━━ Texto proporcionado
Agenda ciudadana
Jorge Alberto Calles Santillana
Según varios analistas, el presidente inicia esta última parte de su gobierno habiendo perdido todo contacto con la realidad y mostrando inseguridad porque podría ser desbordado por el proceso de selección de quien él desea lo suceda, así como por la fortaleza que va adquiriendo la alianza opositora. Eventos de esta semana hacen ver que esa lectura es errónea. El presidente es cada día más poderoso y eso que él llama “Cuarta Transformación” prevalecerá por un buen tiempo. La política de la confrontación y los otros datos ha arraigado ya; difícilmente será superada, al menos en el corto plazo.
En el aberrante acto de cinismo de Alito Moreno pueden identificarse dos fenómenos que explican –en buena medida– el éxito de López Obrador. Por una parte, la conducción política convenenciera, carente de principios, convicción y ética por parte del presidente del PRI exhibe, con absoluto descaro, la forma en la que un alto porcentaje de los miembros de la clase política ha actuado cotidianamente, desde mucho tiempo atrás.
Para ese amplio grupo –identificable en todos los partidos–, la política ha dejado de ser una actividad tendiente a conseguir el bien público; ha perdido su orientación de servicio, para convertirse en una práctica delincuencial normalizada, aceptada. Si hubo alguna sorpresa en el acto con el que Moreno dio marcha atrás en su posición frente a la militarización, no fue la declaración misma sino la desfachatez con la que la hizo pública. Alito manipuló a los aliancistas para empoderarse y conseguir que el grupo en el poder le ofertara su exoneración.
Por otra parte, el sometimiento de Alito muestra, también de manera descarada, la estrategia del gobierno de López Obrador para desarmar a quienes se oponen a sus designios. En un país en el que detrás de un alto porcentaje de políticos, empresarios, periodistas y actores sociales hay historias turbias y enriquecimientos ilícitos, resulta fácil doblegar a quienes disienten. Basta con excavar sus trayectorias, sus andares por la política y la vida. La gran mayoría de los políticos han pretendido, reducir la crítica y desactivar a los grupos opositores.
Pero en la medida en la que la sociedad civil fue creando instituciones que limitaron la capacidad de abuso de los políticos, la contención de esas fuerzas fue menos discrecional y grosera. Ahora, con la mayoría de esas instituciones desaparecidas o debilitadas, la acción arbitraria del poder se ha incrementado de manera inversamente proporcional. La rendición de Alito ha sido por demás obvia. De pronto, Layda Sansores decidió poner fin al ilegal acoso con el que lo ablandó y orilló a entregarse a la voluntad de López Obrador. Que los políticos actúen sin el menor pudor no revela sino el grado de descomposición institucional y social que hemos alcanzado.
━━━━
## [Consigna 1]
En la columna sobre Alito Moreno, ¿quién decidió poner fin al acoso ilegal con el que se lo ablandó?
## [Consigna 2]
Extrae de la columna sobre Alito Moreno todo lo que va desde "En el aberrante" hasta "mucho tiempo atrás.".
## [Consigna 3]
Prolonga la columna sobre Alito Moreno a partir de donde termina.
Las filas que vienen después de este texto no hacen falta.
━━ Sección de datos
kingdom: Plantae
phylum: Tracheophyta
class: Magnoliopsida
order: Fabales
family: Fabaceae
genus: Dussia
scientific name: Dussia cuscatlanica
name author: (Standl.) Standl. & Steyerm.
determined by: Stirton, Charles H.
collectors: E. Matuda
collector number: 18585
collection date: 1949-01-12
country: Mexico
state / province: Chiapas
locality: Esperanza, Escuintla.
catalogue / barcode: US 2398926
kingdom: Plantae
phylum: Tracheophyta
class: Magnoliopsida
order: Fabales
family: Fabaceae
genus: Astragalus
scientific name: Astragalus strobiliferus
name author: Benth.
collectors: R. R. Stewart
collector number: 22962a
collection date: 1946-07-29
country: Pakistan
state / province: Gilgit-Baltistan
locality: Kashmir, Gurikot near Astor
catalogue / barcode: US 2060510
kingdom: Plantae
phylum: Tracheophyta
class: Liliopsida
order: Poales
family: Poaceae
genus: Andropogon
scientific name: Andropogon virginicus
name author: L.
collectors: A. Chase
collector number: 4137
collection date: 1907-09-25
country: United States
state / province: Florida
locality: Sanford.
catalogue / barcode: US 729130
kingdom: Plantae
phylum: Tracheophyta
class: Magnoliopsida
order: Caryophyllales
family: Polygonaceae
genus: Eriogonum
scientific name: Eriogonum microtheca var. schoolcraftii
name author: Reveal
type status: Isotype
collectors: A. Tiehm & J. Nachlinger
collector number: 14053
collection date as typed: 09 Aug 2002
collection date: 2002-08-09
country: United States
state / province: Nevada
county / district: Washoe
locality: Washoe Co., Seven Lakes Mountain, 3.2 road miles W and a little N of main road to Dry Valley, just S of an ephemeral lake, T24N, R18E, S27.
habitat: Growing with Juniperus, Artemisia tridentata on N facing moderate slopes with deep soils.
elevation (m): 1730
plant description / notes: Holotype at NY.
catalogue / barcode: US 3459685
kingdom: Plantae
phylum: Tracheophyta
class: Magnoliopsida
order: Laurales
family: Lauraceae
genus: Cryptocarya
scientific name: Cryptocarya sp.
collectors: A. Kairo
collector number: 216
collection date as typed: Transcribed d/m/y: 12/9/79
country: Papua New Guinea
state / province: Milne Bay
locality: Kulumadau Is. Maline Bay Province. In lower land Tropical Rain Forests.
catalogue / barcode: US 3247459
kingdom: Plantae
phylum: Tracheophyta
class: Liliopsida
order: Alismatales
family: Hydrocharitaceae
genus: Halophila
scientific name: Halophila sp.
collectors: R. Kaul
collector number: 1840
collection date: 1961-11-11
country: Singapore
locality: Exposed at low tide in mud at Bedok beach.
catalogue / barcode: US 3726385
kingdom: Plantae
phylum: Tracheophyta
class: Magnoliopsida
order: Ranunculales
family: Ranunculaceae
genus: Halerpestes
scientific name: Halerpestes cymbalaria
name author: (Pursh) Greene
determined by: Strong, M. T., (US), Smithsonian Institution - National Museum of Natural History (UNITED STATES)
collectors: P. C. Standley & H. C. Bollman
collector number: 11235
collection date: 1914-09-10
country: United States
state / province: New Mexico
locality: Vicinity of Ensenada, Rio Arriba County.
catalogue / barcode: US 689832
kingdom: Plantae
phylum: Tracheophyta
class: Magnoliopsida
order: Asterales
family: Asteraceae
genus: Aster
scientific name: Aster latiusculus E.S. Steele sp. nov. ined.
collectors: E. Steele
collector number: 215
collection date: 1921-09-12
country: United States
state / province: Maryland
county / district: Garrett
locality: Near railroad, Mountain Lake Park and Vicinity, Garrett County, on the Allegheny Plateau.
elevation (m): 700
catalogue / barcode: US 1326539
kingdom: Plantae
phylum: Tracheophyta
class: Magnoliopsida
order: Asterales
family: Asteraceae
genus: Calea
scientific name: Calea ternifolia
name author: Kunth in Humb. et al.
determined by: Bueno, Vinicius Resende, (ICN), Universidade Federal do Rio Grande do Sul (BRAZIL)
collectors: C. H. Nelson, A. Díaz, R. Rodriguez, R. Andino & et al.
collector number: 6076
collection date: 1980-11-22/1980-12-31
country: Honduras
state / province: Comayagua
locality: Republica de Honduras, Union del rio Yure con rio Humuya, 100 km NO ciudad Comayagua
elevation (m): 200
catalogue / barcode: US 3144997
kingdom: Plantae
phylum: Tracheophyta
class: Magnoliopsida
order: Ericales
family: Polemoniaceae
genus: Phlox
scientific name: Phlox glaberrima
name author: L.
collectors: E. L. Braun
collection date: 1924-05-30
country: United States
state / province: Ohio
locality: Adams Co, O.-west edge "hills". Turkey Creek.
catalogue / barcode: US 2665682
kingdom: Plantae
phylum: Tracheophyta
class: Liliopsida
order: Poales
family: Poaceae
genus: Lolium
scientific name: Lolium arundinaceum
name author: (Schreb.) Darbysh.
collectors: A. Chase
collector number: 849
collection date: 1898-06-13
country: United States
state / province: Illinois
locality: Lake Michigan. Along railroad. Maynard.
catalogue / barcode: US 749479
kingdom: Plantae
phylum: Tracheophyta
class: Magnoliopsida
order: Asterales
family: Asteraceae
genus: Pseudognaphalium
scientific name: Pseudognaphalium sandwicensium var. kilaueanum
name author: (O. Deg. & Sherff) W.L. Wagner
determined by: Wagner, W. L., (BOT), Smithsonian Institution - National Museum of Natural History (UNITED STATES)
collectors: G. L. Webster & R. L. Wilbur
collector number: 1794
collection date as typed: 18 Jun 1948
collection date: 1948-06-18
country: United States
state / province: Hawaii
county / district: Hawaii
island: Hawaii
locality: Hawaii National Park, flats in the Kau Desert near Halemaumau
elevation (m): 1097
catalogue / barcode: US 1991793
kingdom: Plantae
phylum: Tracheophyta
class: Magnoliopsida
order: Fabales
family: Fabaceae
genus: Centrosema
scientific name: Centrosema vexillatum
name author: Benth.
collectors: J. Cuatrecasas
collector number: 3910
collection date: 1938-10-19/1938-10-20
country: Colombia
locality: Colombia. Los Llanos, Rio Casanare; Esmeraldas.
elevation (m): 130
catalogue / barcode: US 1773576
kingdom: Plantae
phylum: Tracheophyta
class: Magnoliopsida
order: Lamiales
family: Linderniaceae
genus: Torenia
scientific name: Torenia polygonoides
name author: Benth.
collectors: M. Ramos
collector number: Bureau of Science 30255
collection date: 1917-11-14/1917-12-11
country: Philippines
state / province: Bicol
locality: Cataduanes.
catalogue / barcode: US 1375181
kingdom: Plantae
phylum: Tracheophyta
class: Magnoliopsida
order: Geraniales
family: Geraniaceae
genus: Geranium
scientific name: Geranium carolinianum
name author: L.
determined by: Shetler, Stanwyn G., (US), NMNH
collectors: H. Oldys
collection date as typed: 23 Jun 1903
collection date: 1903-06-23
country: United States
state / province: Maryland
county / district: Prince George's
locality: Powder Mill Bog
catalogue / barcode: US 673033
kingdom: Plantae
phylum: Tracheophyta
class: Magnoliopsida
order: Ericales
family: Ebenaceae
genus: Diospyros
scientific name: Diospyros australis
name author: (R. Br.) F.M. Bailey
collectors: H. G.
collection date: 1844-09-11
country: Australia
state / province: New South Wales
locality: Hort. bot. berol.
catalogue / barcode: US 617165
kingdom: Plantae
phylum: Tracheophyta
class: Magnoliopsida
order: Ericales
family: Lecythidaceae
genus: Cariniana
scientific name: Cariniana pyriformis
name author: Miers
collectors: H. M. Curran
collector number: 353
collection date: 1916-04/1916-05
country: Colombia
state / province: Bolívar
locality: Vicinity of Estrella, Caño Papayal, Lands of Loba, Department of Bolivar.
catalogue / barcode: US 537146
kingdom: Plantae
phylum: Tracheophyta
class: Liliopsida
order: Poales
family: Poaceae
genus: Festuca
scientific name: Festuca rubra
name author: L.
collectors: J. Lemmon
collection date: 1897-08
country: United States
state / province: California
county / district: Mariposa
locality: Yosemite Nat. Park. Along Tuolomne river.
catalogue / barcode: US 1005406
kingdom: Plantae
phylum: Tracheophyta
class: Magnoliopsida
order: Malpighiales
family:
━━━━
## [Respuesta 1]
Layda Sansores.

## [Respuesta 2]
En el aberrante acto de cinismo de Alito Moreno pueden identificarse dos fenómenos que explican –en buena medida– el éxito de López Obrador. Por una parte, la conducción política convenenciera, carente de principios, convicción y ética por parte del presidente del PRI exhibe, con absoluto descaro, la forma en la que un alto porcentaje de los miembros de la clase política ha actuado cotidianamente, desde mucho tiempo atrás.

## [Respuesta 3]
Eso explica –más que la incapacidad para enfrentar los hechos– el atrevimiento y la facilidad del presidente para mentir, como lo hizo en este último informe. La estructura política se lo permite. López Obrador tiene el apoyo incondicional de una amplia base de electores, aquellos a quienes el gobierno priísta cooptó para escasa y convenencieramente atender, a cambio de disciplina y votos. Aquellos que fueron usados para intercambiar favores con los grupos de mayor poder económico y político. Hoy se gobierna en su nombre, vía discurso, espectáculo y una política asistencial cada vez más extensa y dadivosa.
A ellos dirige el presidente su discurso, plagado de denuncias y oprobios contra todos quienes, por oponerse, quedan identificados como corruptos y enemigos de los subyugados. Pero también satisface a quienes no toleran más la incontenible y despiadada corrupción que convirtió al erario en botín e hizo que la competencia política se convirtiera tan atractiva como inescrupulosa. De esa manera, López Obrador tiene licencia para mentir y comportarse igual que a quienes criticó antes y fustiga y amenaza ahora. Una estructura institucional tan orgánicamente debilitada como cooptada a través de la lealtad de sus altos dirigentes –gracias a su cercanía con el presidente y al temor de perder su simpatía– facilitan el proceder despreocupadamente ilegal del presidente. La incondicionalidad del ejército le otorga mayor seguridad.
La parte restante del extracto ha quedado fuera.